I was asked to help with one of the strangest Golitsin serials which ran into the dust at this time, the Sokolov Grant affair. In many ways it was typical of the difficulties we faced in dealing with his debriefing material. Golitsin said that a Russian agent had been introduced into Suffolk next to an airfield which had batteries of the latest guided missiles. He was sure the agent was a sleeper, probably for sabotage in the event of an international crisis. We contacted the RAF and pinpointed Stretteshall, near Bury St. Edmunds, as the most likely airfield. We then checked the electoral roll in the area around Stretteshall to see if we could find anything interesting. After a few days we came across a Russian name, Sokolov Grant. We cross-checked wit
h the Registry and found that he had a file. He was a Russian refugee who had arrived in Britain five years before, married an English girl, and taken up farming on rented land near the airfield.
The case was handed over to Charles Elwell for investigation. Letter and telephone checks were installed and inquiries made with the local police, which drew a blank. I was asked to make a search of his house, when Sokolov Grant and his wife went up north for a holiday, to see if there was any technical evidence which might incriminate him. I drove up to Bury St. Edmunds with John Storer, a short, gray-haired, smiling man from GCHQ's M Division who worked on Counterclan, arranging the RAFTER plane flights, and analyzing the RAFTER signals. Sokolov Grant lived in a pretty Queen Anne red-brick farmhouse which was in a state of some disrepair. From the back garden you could see the end of the runway stretching across the swaying fields of barley. The scene seemed so perfect, so idyllic, it was hard to be suspicious. But that was the thing which always struck me about espionage: it was always played out in such ordinary humdrum English scenes.

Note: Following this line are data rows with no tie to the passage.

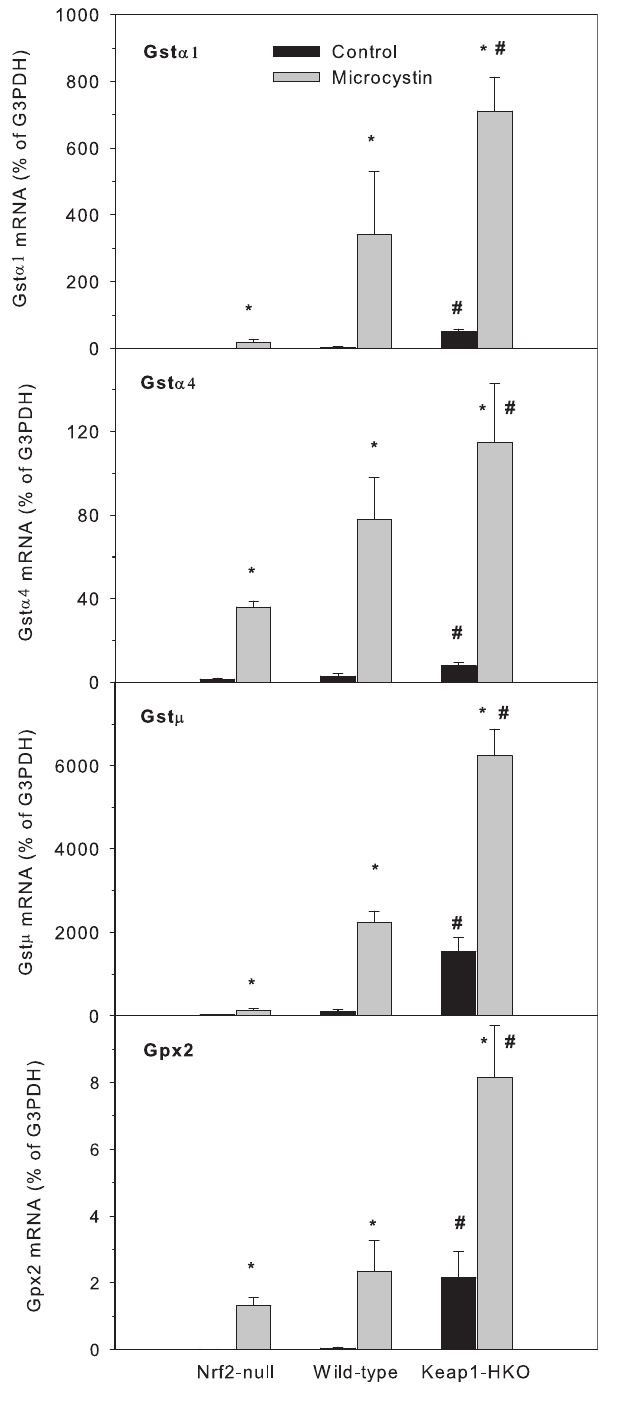
Figure 7. mRNA levels of heme oxygenase-1 (Ho-1, top) and early growth response protein-1 (Egr1) in Nrf2-null, wild-type and Keap1-HKO mice administered saline (10 ml/kg, i.p.) or microcystin (50 m g/kg, i.p.). Values are expressed as mean 6 S.E.M. (n=8). *significantly different from the basal level of the same genotype (p # 0.05); # significantly different from Nrf2-null mice treated with microcystin (p # 0.05). doi:10.1371/journal.pone.0093013.g007 fold in Nrf2-null mice and wild-type mice, but 4.5-fold in Keap1- HKO mice.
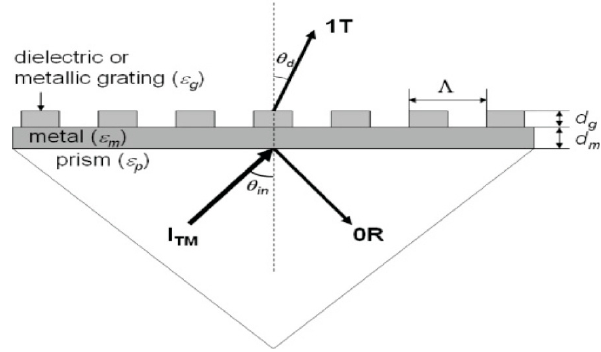
Figure 4. Grating coupling configuration of a SPR sensor with angular modulation. The thin metal layer deposited onto prism has a thickness d m . The metallic or dielectric grating has a period Λ and a fill factor f. The diffracted wave is transmitted in a substrate environment (water or air) (reproduced from [45] with permission of OSA Publishing).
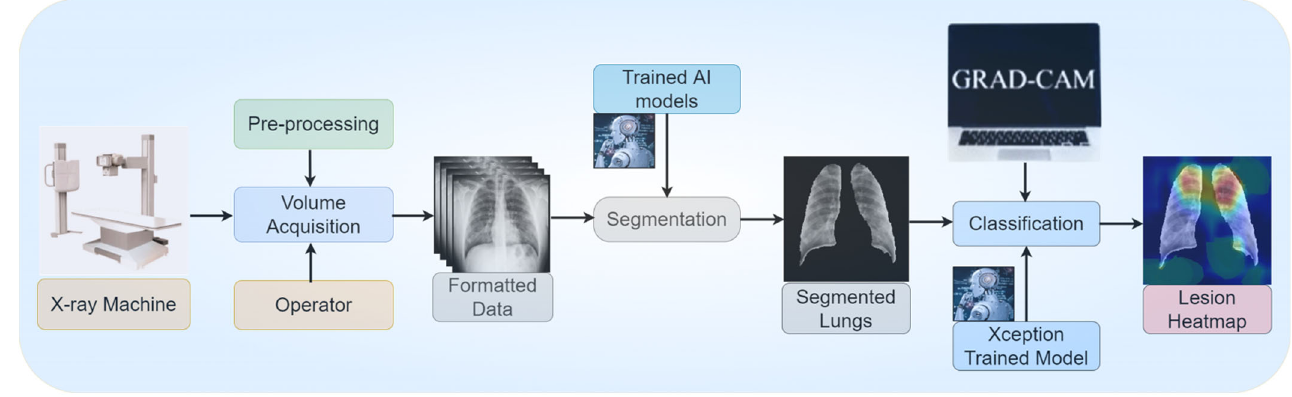
Figure 23. Heatmap generation using the Grad ‐ CAM and the Xception ‐ based classifier.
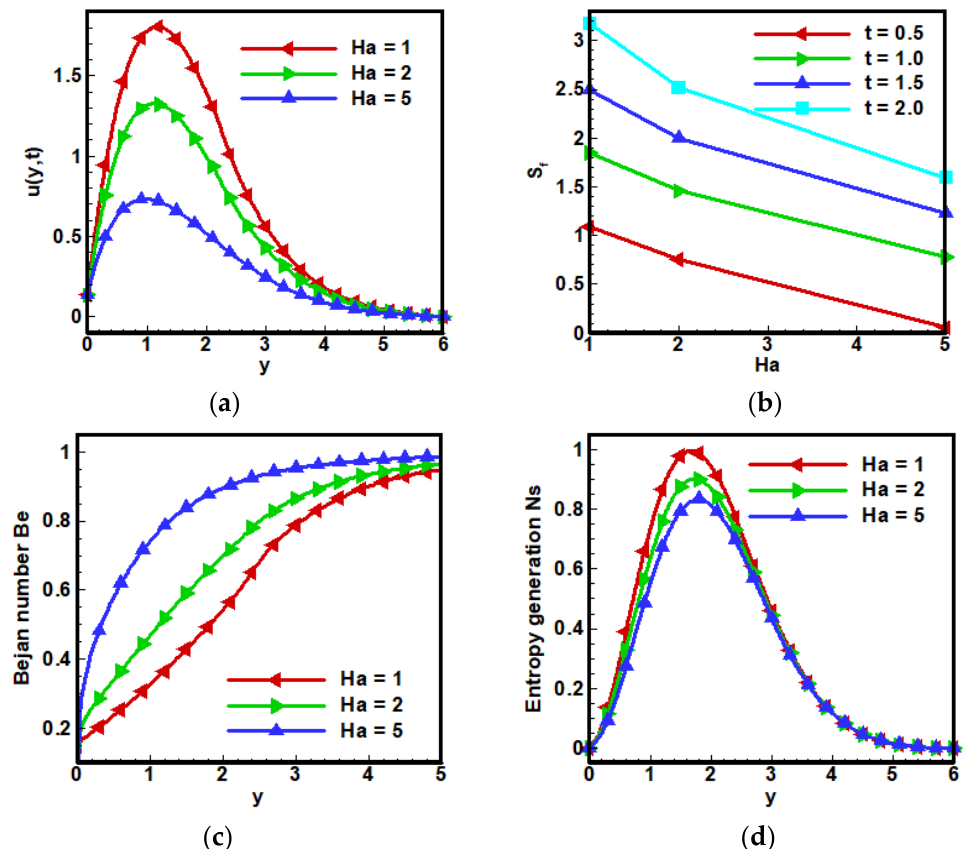
Figure 3. Impact of the Hartmann number on ( a ) dimensionless velocity profile, ( b ) coefficient of skin friction, ( c ) Bejan number and ( d ) entropy generation when Λ 1 = 0.6, Λ 2 = 0.5, Gr = 5,Ha = 10, Pr = 6, 𝑄 = 5, 𝑁𝑟 = 3.5, 𝑎 = −1, 𝐵𝑟 = 0.5, Ω = 10, 𝜙 = 0.1 .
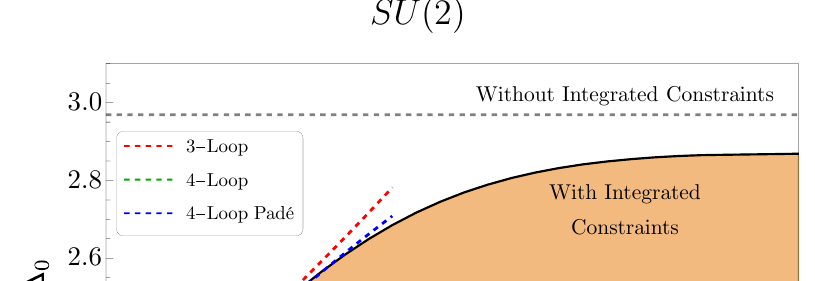
/ 4 π for YM / 4 π from 0 to YM = 4 π YM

John Storer went off to search the farm buildings for signs of clandestine radio systems, while I slipped the catch and went inside the house. The house was unbelievably untidy. All along the corridors and passageways piles of junk lined the walls. Books were stacked up in mounds in the downstairs rooms. At first I thought perhaps they were moving house, until I noticed the thick layer of dust on top of everything. In the backroom study stood two desks side by side. The one on the left was a huge roll-top desk crammed so full that it could not be closed. The one on the right was a small bureau. I opened the flap, and it was completely empty. I slid the drawers out. They were empty too, with not a trace of dust. The whole thing had obviously been emptied recently. I sat for a moment in a polished Windsor chair staring at the two desks, trying to make sense of one so full and the other so empty. Had the contents of one been transferred into the other? Or had one been emptied, and if so why? Was it suspicious, or was it just what it seemed - an empty desk in a junk-infested house?